In letter to Mr Veitch, the Platform, representing over a dozen Human Rights, public health, and environmental organisations from the world over, threatened to launch a protracted consumer campaign against the cruise line company if it failed to act.
The SS Norway was damaged by an engine room explosion in Florida in 2003. NCL subsequently sent the vessel to Germany and then to Malaysia and then sold it to Indian ship-breakers in the spring of this year.
The massive cruise ship contaminated with toxic waste materials is now anchored off the Alang ship-scrapping beaches in Gujarat.
''It is not acceptable that the environmental liabilities of this major tourism company be simply dumped on some of the poorest and most desperate workers in India,'' said Ingvild Jenssen, coordinator of the NGO Platform from Brussels.
''Regardless of who currently holds the purse strings for the ship, the moral responsibility remains with Norwegian Cruise Lines as beneficial owner for so many years, to take full responsibility and ensure that the toxic materials on board are safely removed and handled in optimal conditions in a developed country prior to recycling or further use,'' he said.

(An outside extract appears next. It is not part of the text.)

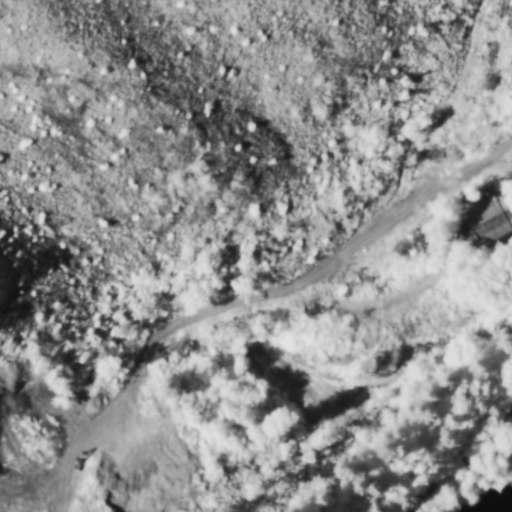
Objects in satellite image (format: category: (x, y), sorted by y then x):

Like the Clemenceau, the export of the SS Norway from Germany and then from Malaysia has sparked global outrage among civil society groups, because NCL and SCL failed to decontaminate the vessel before export and instead is hoping to simply pass the toxic burden to India and some of the poorest workers on earth.
''The Indian shipbreaking yards do not have adequate facilities to manage asbestos in the optimal way and have no capacity at all to properly manage and destroy PCBs,'' said Mr Gopal Krishna of the Indian Platform on ship-breaking.